> _Quoted passage_:
<<<<

Data processing: database and file management or data structures – Database design – Data structure types
Reexamination Certificate
1998-10-01
2002-03-26
Alam, Hosain T. (Department: 2172)
Data processing: database and file management or data structures
Database design
Data structure types
C707S793000, C707S793000
Reexamination Certificate
active
06363373
ABSTRACT:
TECHNICAL FIELD
This invention generally relates to database search engines for computer systems. More particularly, this invention relates to concept searching using a Boolean or keyword search engine.
BACKGROUND OF THE INVENTION
Database search engines permit users to perform queries on a set of documents by submitting search terms. Users must typically submit one or more search terms to the search engine in a format specified by the search engine. Most search engines specify that search terms should be submitted as a Boolean or keyword search query (i.e. “red OR green” or “blue AND black”). Boolean or keyword search queries can become extremely complex as the user adds more search terms and Boolean operators. Moreover, most search engines have complex syntax rules regarding how a Boolean or keyword search query must be constructed. For users to get accurate search results, therefore, they must remember the appropriate syntax rules and apply them in an effective manner. This process can be difficult for many users and, unless mastered, may result in searches which return irrelevant documents.
“Natural language” search engines have been developed which permit users to submit a natural language query to the search engine rather than just keywords. For instance, a user may input the simple natural language sentence “How do I fix my car?” instead of the more complex Boolean search query “how AND to AND fix AND car?” Instead of searching for just the keywords contained in the search query, a typical natural language search engine will extract the concepts implied by the query and search the database for documents referencing the concepts. A natural language search engine will therefore return documents from its database which contain the concepts contained in the search query even if the documents do not contain the exact words in the search query. A natural language search query may be submitted to a Boolean or keyword search engine. However, these types of search engines will only return documents containing the exact words in the search query.

>>>>

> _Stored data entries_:
<<<<

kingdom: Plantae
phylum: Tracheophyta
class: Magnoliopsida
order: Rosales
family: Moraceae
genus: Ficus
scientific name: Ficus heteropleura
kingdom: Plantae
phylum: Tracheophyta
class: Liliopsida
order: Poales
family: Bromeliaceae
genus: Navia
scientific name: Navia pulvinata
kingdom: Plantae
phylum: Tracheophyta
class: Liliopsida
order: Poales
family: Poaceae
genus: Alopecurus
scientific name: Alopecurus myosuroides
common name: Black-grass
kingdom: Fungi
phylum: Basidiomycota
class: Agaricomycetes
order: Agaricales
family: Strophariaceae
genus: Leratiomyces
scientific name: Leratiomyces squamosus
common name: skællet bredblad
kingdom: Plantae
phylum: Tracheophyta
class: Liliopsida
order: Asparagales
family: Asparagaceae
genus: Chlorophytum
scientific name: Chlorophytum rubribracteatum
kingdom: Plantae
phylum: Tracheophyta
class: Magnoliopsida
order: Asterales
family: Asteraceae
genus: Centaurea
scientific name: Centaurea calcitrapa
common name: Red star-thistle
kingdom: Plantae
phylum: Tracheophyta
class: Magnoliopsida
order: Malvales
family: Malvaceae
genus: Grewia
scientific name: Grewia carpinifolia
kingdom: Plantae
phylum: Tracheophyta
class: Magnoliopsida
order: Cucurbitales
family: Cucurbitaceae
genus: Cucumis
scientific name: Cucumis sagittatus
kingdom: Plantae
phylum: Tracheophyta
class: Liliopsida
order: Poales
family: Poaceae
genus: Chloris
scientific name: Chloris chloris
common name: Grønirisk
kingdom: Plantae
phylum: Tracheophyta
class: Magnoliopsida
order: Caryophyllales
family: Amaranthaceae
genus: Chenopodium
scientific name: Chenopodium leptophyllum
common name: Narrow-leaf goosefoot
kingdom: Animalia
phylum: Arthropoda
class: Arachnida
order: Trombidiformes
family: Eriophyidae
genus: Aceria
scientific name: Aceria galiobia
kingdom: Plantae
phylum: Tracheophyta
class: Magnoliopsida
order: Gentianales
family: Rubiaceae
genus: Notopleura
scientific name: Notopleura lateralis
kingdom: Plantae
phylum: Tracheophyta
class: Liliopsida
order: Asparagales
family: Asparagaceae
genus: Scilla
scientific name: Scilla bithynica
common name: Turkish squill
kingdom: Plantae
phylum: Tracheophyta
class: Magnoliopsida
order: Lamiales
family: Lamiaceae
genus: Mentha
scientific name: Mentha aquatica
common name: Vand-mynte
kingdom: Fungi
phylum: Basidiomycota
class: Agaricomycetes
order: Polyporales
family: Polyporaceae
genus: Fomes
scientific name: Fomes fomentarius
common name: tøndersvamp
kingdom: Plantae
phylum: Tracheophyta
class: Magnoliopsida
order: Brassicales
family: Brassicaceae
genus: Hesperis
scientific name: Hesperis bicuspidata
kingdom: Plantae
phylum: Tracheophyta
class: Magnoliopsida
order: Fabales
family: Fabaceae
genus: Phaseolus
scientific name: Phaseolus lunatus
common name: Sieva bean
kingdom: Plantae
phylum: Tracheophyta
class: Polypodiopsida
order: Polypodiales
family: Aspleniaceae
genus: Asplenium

>>>>

> _Your objective_: Write what comes next in the search-engine patent, picking up after its last sentence.

> _Exercise answer_:
Although natural language search engines provide the benefits of easy to understand natural language search queries and concept searching, natural language search engines are not without their drawbacks. For example, natural language search engines are considerably more expensive to develop than a Boolean or keyword search engine. Moreover, natural language search engines can be difficult and expensive to implement, especially where they are used to replace existing Boolean or keyword search engines.
Therefore, there is a need for a method and apparatus for database searching which (1) permits effective searching using a Boolean or keyword search engine with natural language search queries, (2) which permits concept searching using a Boolean or keyword search engine, and (3) which may be implemented without any modification to the Boolean or keyword search engine.
SUMMARY OF THE PRESENT INVENTION
The present invention satisfies the above-described needs by providing a method and apparatus for concept searching using a Boolean or keyword search engine. Using the method and apparatus of the exemplary embodiment, documents are preprocessed before being passed to the search engine for inclusion in the search engine's database. Search queries are also preprocessed before being passed to the search engine.
With regard to the preprocessing of documents, each document is scanned on a word-by-word basis to identify the “word tokens” contained in the document. Word tokens are actual words or word-like strings such as dates, numbers, etc. Once the word tokens in a document have been extracted, each word token is located in a “concept database” that maps word tokens to concept identifiers. Each word token may map to zero or more concept identifiers.
Once the concept identifiers associated with each word token have been extracted from the concept database, a consolidated list of concept identifiers is created. Each of the concept identifiers in the list is then converted into a unique non-word concept token which identifies the concept. A concept token is a non-word character string which identifies and is mapped to a concept. For instance, the concept token “Q
1
A
5
” may map to the concept of “color.” These concept tokens are then arranged into a list.
Once the list of concept tokens has been created, the tokens are inserted into the document. In an exemplary embodiment, a hypertext markup language (“HTML”) META tag is used to insert the concept tokens into the document. Using the HTML META tag, the concept tokens are treated as ordinary text by the search engine and therefore may be searched, but are invisible to the user. The document is then transferred to the server monitored by the search engine. All documents indexed by the search engine are preprocessed in this manner.
With regard to the preprocessing of search queries, an additional component is interposed between the query submitted by the user and the search engine. This component preprocesses the query in much the same way as document preprocessing described above, and then sends a modified query to the search engine.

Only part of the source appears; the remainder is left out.